Daftar Tugas:
(A) Cetak bagian teks yang ditampilkan dari "Partai Bulan Bintang (PBB)" sampai "sentralistik maupun federal.", termasuk kedua bagian tersebut.
(B) Berapa propinsi yang ingin dibentuk PBB menurut teks yang ditampilkan?

Teks yang Ditampilkan:
== == ==
Partai Bulan Bintang (PBB) bertekad memperjuangkan Madura menjadi propinsi sendiri, terpisah dari Propinsi Jatim. Juga menginginkan membentuk 40 propinsi, empat daerah istimewa (DI), dan empat daerah khusus (DK) di Tanah Air. PBB pun menginginkan negara kuasa federal, jalan tengah dari bentuk negara kesatuan sentralistik maupun federal.
Menurut Ketua Umum DPP PBB, Prof Dr Yusril Ihza Mahendra SH MA, dalam pidato kampanye pada rapat akbar PBB di Stadion Gajayana (luar) KMM, Selasa (25/5) sore, PBB berjuang agar Dati I (propinsi) dan Dati II (kabupaten/kotamadya) diberi otonomi seluas-seluasnya. Alasannya, saat ini otonomi yang diberikan pemerintah pusat terlalu kecil.
Jika jumlah propinsi lebih banyak dan otonomi diberikan kepada propinsi, dia optimistis, propinsi-propinsi akan kuat dan berkembang.
Dia juga menegaskan, sampai berakhirnya Pemilu 1999 nanti, tak akan berkoalisi dengan partai mana pun. PBB juga tidak akan bersedia bekerja sama dan berkoalisi kepada pihak yang ingin mempertahankan status quo.
"Partai Bulan Bintang juga tidak akan berkoalisi dan bekerja sama dengan golongan yang menciptakan status quo baru, seperti yang terlihat pada (proses menuju) Pemilu 1999," tandas pakar hukum tata negara itu "membakar" massanya.
Dua Kekuatan
Prof Yusril meyakinkan, PBB dengan sadar akan menghadapi dua kekuatan sebagai konsekuensi atas sikapnya. Dua kekuasaan dimaksud, status quo lama dan kekuatan yang ingin menciptakan status quo baru.
== == ==
Cuplikan Data:
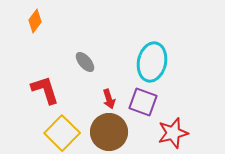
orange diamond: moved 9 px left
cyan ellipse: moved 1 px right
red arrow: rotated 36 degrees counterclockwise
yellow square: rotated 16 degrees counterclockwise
== == ==
Jawaban:
(A)
Partai Bulan Bintang (PBB) bertekad memperjuangkan Madura menjadi propinsi sendiri, terpisah dari Propinsi Jatim. Juga menginginkan membentuk 40 propinsi, empat daerah istimewa (DI), dan empat daerah khusus (DK) di Tanah Air. PBB pun menginginkan negara kuasa federal, jalan tengah dari bentuk negara kesatuan sentralistik maupun federal.

(B) PBB ingin membentuk 40 propinsi.